The enormous development that the technology associated with Artificial Intelligence (AI) is experiencing is giving rise in recent times to new tools and spectacular applications.
One of the areas where advances have been most notable is the recognition of images, in part thanks to the development of new Deep Learning techniques. Nowadays we have at our fingertips more accurate systems than humans themselves in the tasks of classification and detection in images.
According to a recent study by O’Reilly regarding the AI market, image recognition is one of the areas where more companies are investing in the US within the investment in AI.
The use cases are many and in diverse industries and sectors, some interesting examples would be the following:
- Tagging of images: extracting tags or keywords associated with images, in order to classify or search afterwards. Multiple applications in the tourism or retail sectors.
- Verification of users based on face: security, authentication, profiling / segmentation of customers, identification in physical stores.
- Analysis of opinion: detection of the feeling or the shopping experience in physical stores.
- Client analysis: to know the user better through the detection of logos or text in the products they consume.
- Diagnosis of diseases: diagnostic imaging based on comparison with previous diagnoses.
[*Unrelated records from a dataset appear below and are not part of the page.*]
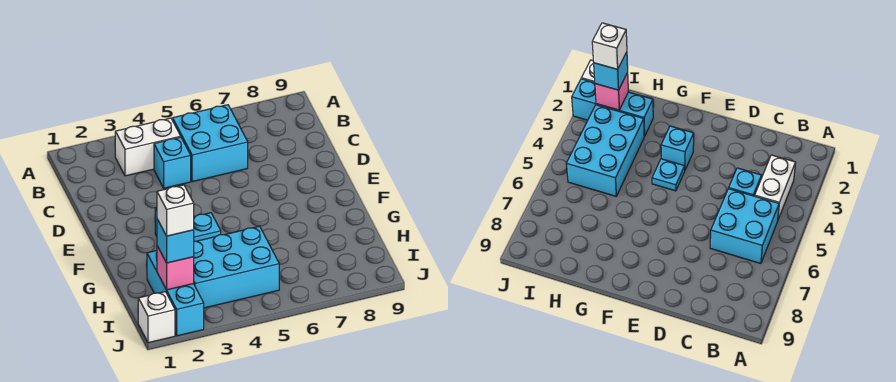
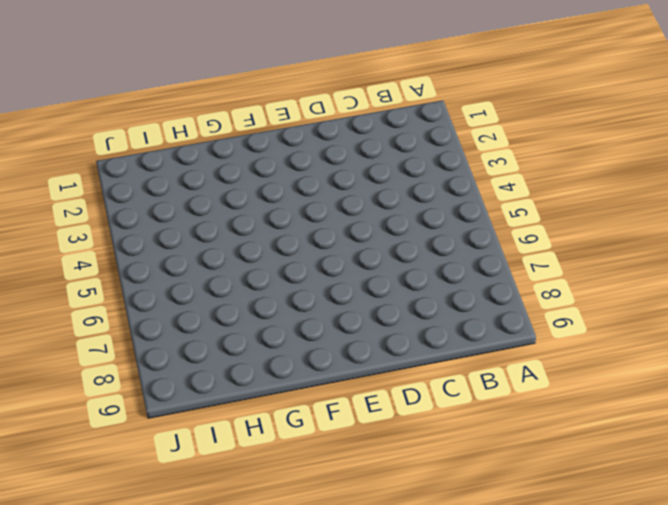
none -> white 1x2 brick [115,118,181,176]
none -> cyan 2x2 brick [173,105,248,182]

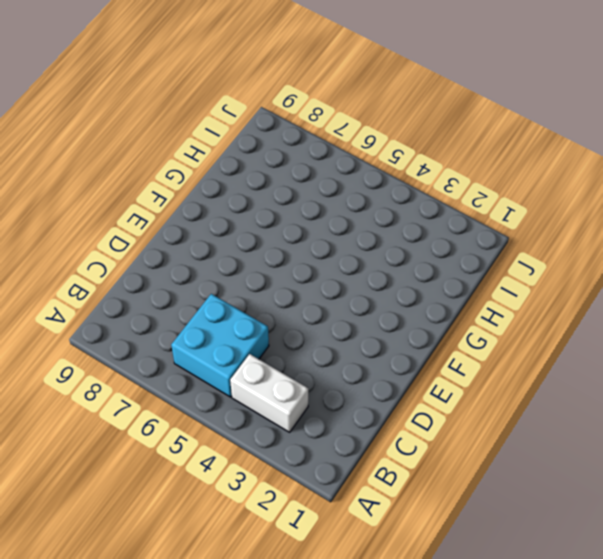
none -> cyan 1x1 brick [154,137,191,188]
none -> cyan 1x1 brick [661,126,694,170]

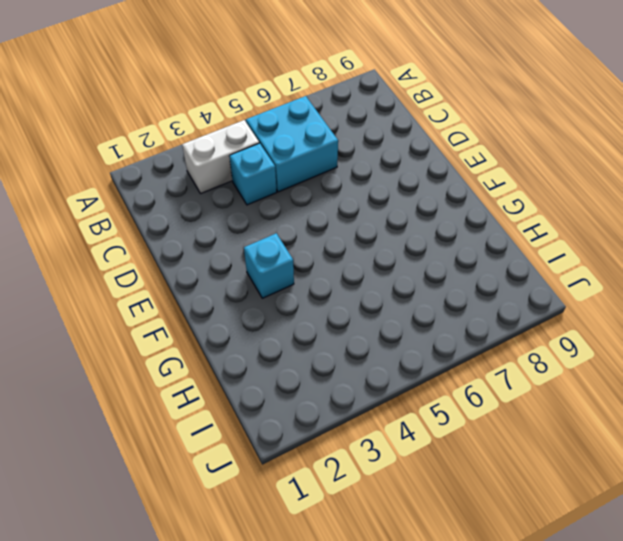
none -> cyan 1x1 plate [194,213,221,241]
none -> cyan 1x3 brick [147,251,204,336]

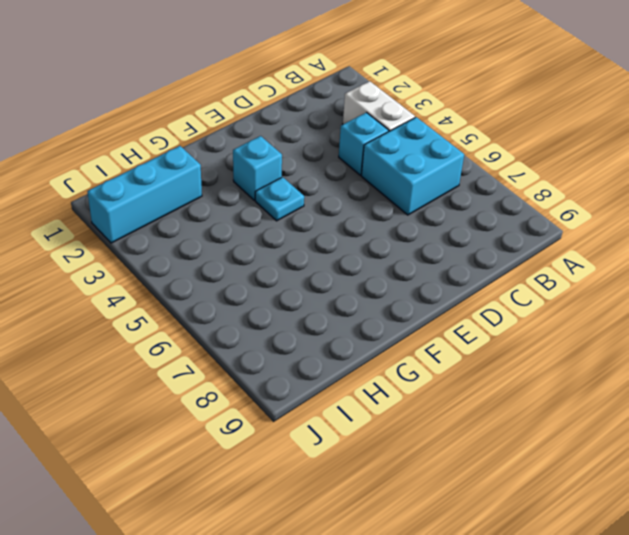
none -> cyan 2x3 brick [194,226,279,308]
none -> white 1x1 brick [138,292,175,343]

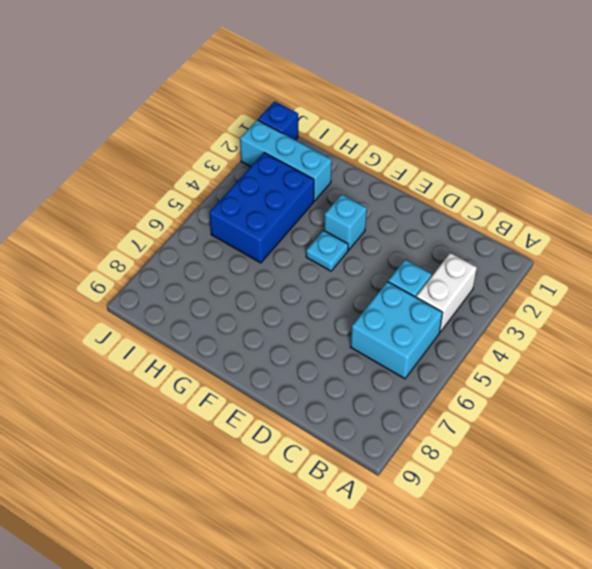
blue 2x3 brick [209,153,314,263] -> cyan 2x3 brick [194,226,279,308]
blue 1x1 brick [258,101,298,140] -> white 1x1 brick [138,292,175,343]
none -> pink 1x1 brick [157,246,194,290]
none -> cyan 1x1 brick [157,219,194,263]

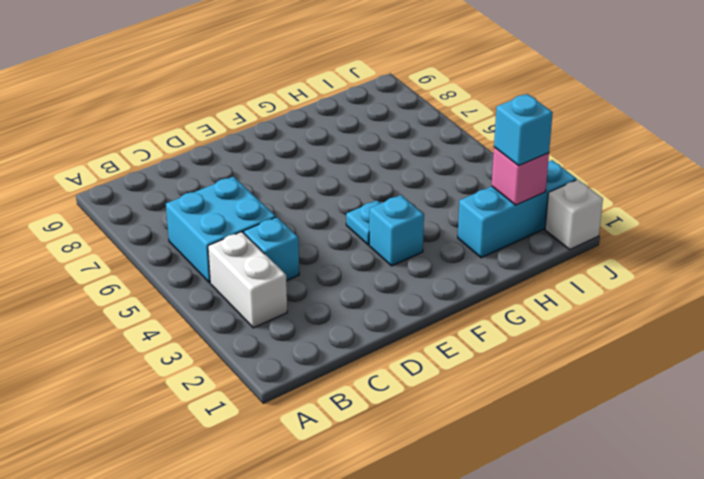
none -> cyan 2x3 brick [194,226,279,308]
none -> white 1x1 brick [157,185,194,236]

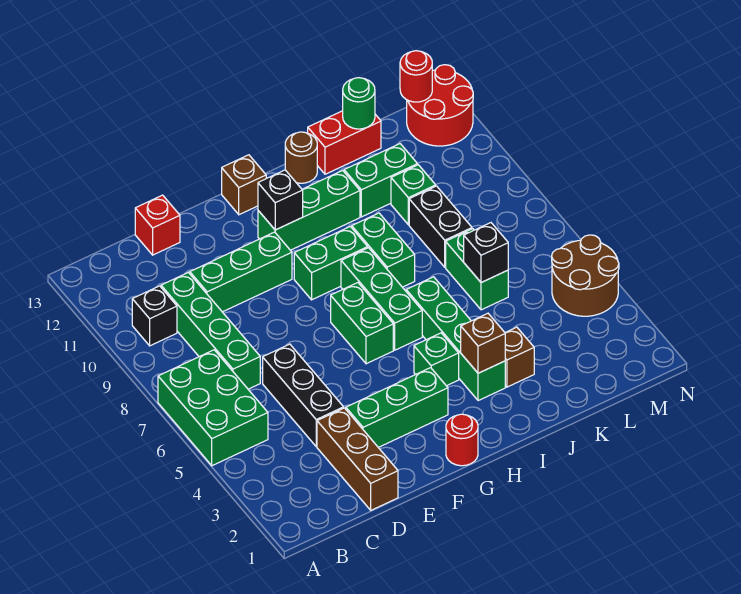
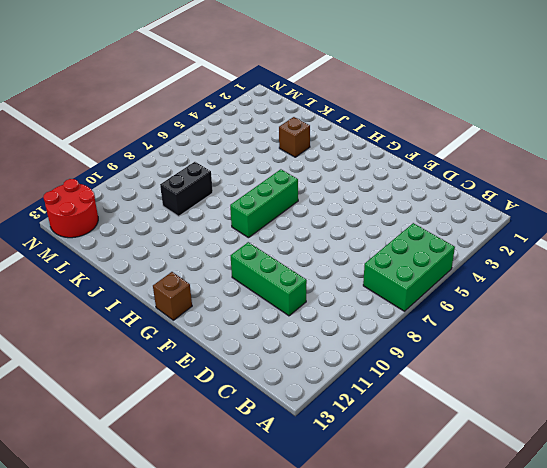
none -> black 1x1 brick [132,286,177,346]
none -> green 1x4 brick [161,272,260,389]
none -> brown 1x3 brick [317,408,398,510]
none -> black 1x3 brick [263,344,344,447]

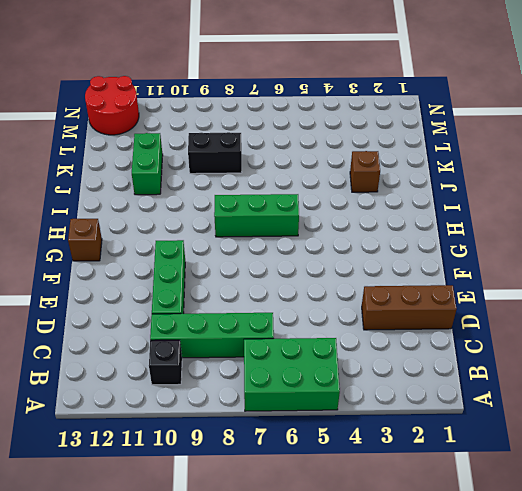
none -> black 1x3 brick [263,344,344,447]
none -> red 1x1 brick [135,195,180,255]
none -> green 1x3 brick [346,368,448,447]
none -> red 1x1 round brick [446,414,478,466]

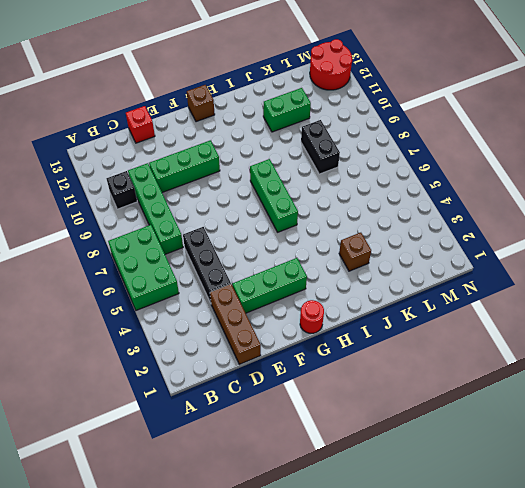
none -> green 1x2 brick [331,283,393,364]
none -> green 1x2 brick [294,227,368,300]
none -> green 1x3 brick [258,170,360,250]
none -> green 1x1 brick [414,333,459,386]

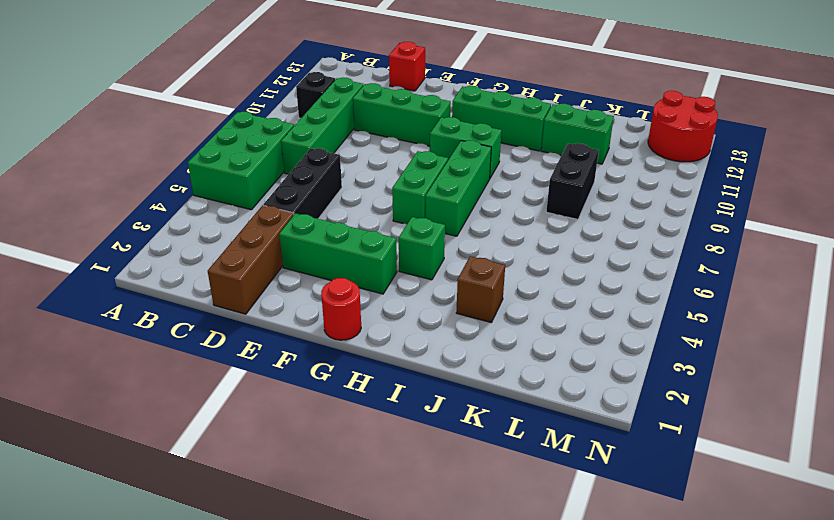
none -> brown 1x1 brick [222,155,266,215]
none -> green 1x4 brick [406,277,505,401]
none -> green 1x2 brick [352,213,415,287]
none -> brown 1x1 round brick [285,132,317,183]

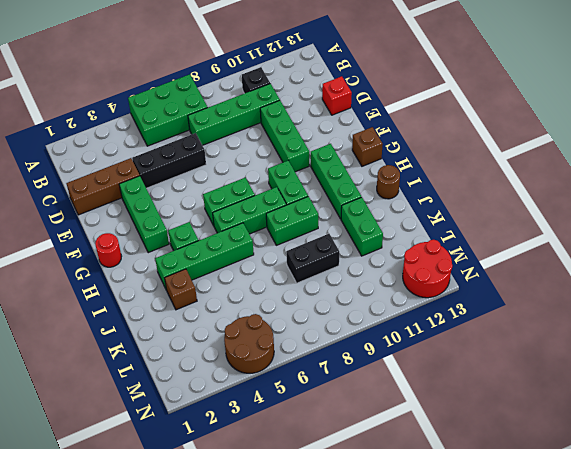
none -> red 1x2 brick [308,111,381,174]
none -> green 1x2 brick [446,229,508,310]
none -> green 1x1 brick [391,165,436,225]
none -> black 1x1 brick [258,170,303,230]

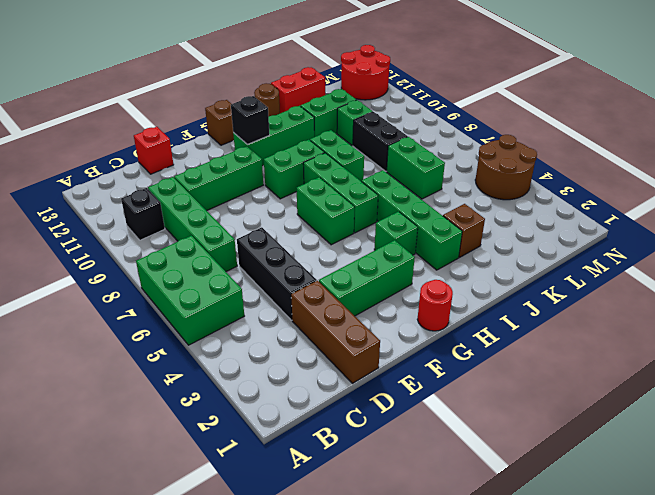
none -> brown 1x1 brick [461,313,505,373]
none -> black 1x1 brick [464,223,508,283]
none -> green 1x1 round brick [343,78,375,129]
none -> red 1x1 round brick [400,51,432,102]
Retinopathies, diabetes, medical image…
- Augmented reality: gaming, virtual catalog, advanced interaction with the medium …
- Detection of license plates: security, segmentation, identification …
How to carry out projects that integrate image recognition
One of the most complex tasks when dealing with projects that integrate advanced AI techniques is the development of the models and their production.
In the case of image recognition techniques, a very interesting alternative is to rely on the pre-trained models that the main cloud platforms offer us.
This way, we will significantly limit the necessary efforts of very required profiles and will speed up the production of our services or applications.
However, the image recognition services offered by each provider differ in functionality and characteristics, which makes it necessary to carry out a preliminary analysis to choose the solution that best suits our scenarios or projects.
In this article we will make a small comparison taking into account the characteristics (at the end of 2017) of three of these services in the cloud, analyzing the pros and cons of each one.
Comparison of cloud services
We will analyze the services offered by AWS, Google Cloud and Microsoft Azure. First of all, we will analyze which desirable functionalities are covered and which are not in each platform:
It is necessary to clarify that we must not only look at whether a functionality is available or not, but also how precise is the model behind it, that is, how well the service works in a given case.
This may depend on our context and the type of images we will use, with factors such as the quality of the image that can greatly affect the accuracy of the results.
On the other hand, we must take into account other factors such as integration with other tools and services in the cloud, API limitations and costs.
Comparative example with the same photo
To draw a conclusion about the quality of one service or another is complicated. However, we can do the exercise of sending the same image to the three platforms and compare the results we obtain.
This way we can get a better idea of the results obtained under equal conditions.
To carry out this exercise we have developed a small application made with Python and Flask that, when given an image, sends it to the three suppliers and shows us the result, in this case, of the labelling and face detection functionality.
This application is available on Github and is a good example of how we can invoke the three services from the different SDKs that are provided.
In this case we have used a photo of a colleague from Paradigma. In the first place, we see what tyoe of labeling of the photo each platform does and with what certainty. As we can see, the number of labels that we get and their accuracy varies a lot. We must bear in mind that the certainty in the case of AWS is in the range of 0-100 and in case of Google Cloud and Azure between 0-1:
On the other hand, we can see where the face is detected inside the image, boxed in each case with a different color. We also see other data related to the analysis of feeling, age, gender, glasses and other attributes. As we can see each service offers different properties.
Keep in mind that, in this case, we have used only a subset of the three APIs in order to make the comparison as equal as possible. The three APIs have more features that we will not analyze in this article, for example the location in the image of facial features (eyes, mouth, nose …).
In summary, the vision or image recognition APIs are already mature enough to be incorporated into projects in production. There are still notable differences between some providers and others in terms of the functionalities offered and the accuracy of the models, but the services are evolving very rapidly.
In this article we have analyzed three platforms, but there are more. We must carefully select which service is best for our use case and keep in mind that we are in the midst of a race of the big cloud platforms in offering better services at a lower cost. Undoubtedly, this is an advantage for developers and companies that want to exploit this technology in their products.
In conclusion, we can say that Artificial Intelligence As A Service is a very good alternative to introduce ourselves in these latest generation technologies without the complexity and knowledge necessary to train and productivize our own model based on Machine Learning or Deep Learning techniques. The age of AI is here to stay.